The trilogy is a something of a rarity. It used to be. Some films are so well known that, regardless of the final chapter, it’s still considered an epic trilogy or a great trilogy when all is said and done.
With the Paramount Pictures film “The Godfather: Part III”, this conclusion, depending on the person watching, could be a success or not. It could be seen as a solid ending or not.
This crime drama stars Al Pacino (“Phil Spector”,”Stand Up Guys”), Diane Keaton (“Darling Companion”, Morning Glory”), Talia Shire (“A Secret Promise”, “The Deported”), Andy Garcia (“Let’s Be Cops”, “Rio 2”), Eli Wallach (“Wall Street: Money Never Sleeps”, “The Ghost Writer”), Joe Mantegna (“10 Cent Pistol”, “Criminal Minds”), Bridget Fonda (“Snow Queen”, “The Chris Isaak Show”), George Hamilton (“Holiday Road Trip”, “Hollywood Ending”), and Sofia Coppola (“CQ”, “Star Wars: Episode I-The Phantom Menace”).
The film was directed by Francis Ford Coppola (“The Rainmaker”, “Jack”) and written by Mario Puzo (“The Godfather: Part II”, “The Godfather”) and Coppola (“Youth Without Youth”, “The Rainmaker”).
The film opened on Dec. 25, 1990.
The film would go on to be nominated for seven Academy Awards and seven Golden Globe Awards; among many nominations and some wins.
While this film is considerably shorter than it’s predecessor, it’s still incredibly lengthy. And, as with most of the really long films I’ve seen, this one started putting me to sleep, or at the very least, nudging me in that direction. I was nudged so much so, that at one point I had my eyes closed for seconds, and in that time, there was gunfire. By whom? For what reason? How many people? I have no clue. I just suddenly realized what the noise was and decided to resume paying attention.
The reason for my needing another pillow, in the span of a few days, was that the plot was way too dull. The majority of the film’s plot sucked. It was boring. I could care less, and I certainly couldn’t find myself caring about any of the new characters that were introduced and needed to tell that portion of the story. When I think about it, it’s actually more like Puzo and Coppola took the easy way out. They borrowed from actual historical events and made the films plot revolve around those particular moments. Ugh. Every time there was something involving the Vatican and the church I found myself caring less and less. These plot details really overshadowed every other aspect, including Corleone’s desire to remain legitimate.

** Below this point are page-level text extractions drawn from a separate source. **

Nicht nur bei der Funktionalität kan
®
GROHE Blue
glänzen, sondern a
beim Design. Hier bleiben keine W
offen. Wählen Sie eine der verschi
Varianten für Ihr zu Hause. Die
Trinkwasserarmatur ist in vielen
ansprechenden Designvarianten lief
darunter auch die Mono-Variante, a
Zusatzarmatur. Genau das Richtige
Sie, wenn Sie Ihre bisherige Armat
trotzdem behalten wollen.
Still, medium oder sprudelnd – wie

I consider the bulk of the film to be focusing on all of the church stuff, and hardly with what Michael and his family is doing. While that really isn’t true, there’s a bit of weaving of his crime family into that, it sure seems like it. But, that’s of minor consequence if you haven’t seen the first two. While I’m a purist, when it comes to seeing films in order, one would think that that may not bee necessary with this film. They’d be wrong. Oddly enough it is, and I appreciate that. Coppola and Puzo could’ve gone in any direction with 16 years between this film and the last. They chose to go for continuity, which some may see as annoying. I don’t find it so, but I also don’t think it helped this film at all. With so much jumping around, and some confusion, I wasn’t able to care all that much about what happened to anyone on a personal level.
My first grievance, which relates to length, is that many of the scenes, or whatever, were far too long. Look at the last 20 to 30 minutes of the film. It takes place at the opera for Michael’s son. It goes on and on like the Energizer Bunny. While it started off fine, after 10 minutes I grew irritated with the music. Then there was so much going on, and taking so long too occur, that I couldn’t be all that excited when it came time to witness the man eating the rest of the cannoli. Talk about delaying the inevitable.
Second, I may be the only one that actually doesn’t mind that Sofia was cast in the film, regardless of nepotism charges. But, come on, if you can’t get a film role because of your father, then what’s the use of being related? I don’t blame her presence for a terribly flat character, but merely her inability to act. She can’t act, which may also explain why she didn’t really pursue it all that much. Her bad acting and bad chemistry with Garcia ultimately made her characters appearance useless, and that particular storyline boring and a waste of time.
The film, while still retaining the look and feel of the previous films, still seemed off a little bit. I think it actually has to do with how something looks when filmed and edited. The quality is just a bit better than that from the 1970s.
The saddest part is that when the film ended, final scene where Corleone is really old and dies… I missed it. I was so caught up and excited that the film ended that somehow I stopped paying attention. Thank God for YouTube! That’s how much I didn’t care for this film, or even enjoy it in the slightest.
The final act is supposed to provide something like closure, or a type of satisfaction that this long journey you’ve been on was worth it. In this case, the lengthy wait for a film, which may or may not have been in consideration for years prior. As a film it didn’t deliver on an ending and it certainly wasn’t all that interesting or impactful as the previous two. Now it’s just a film that has to be lumped with the others because it’s in the same series. How very much like “Jurassic Park III”.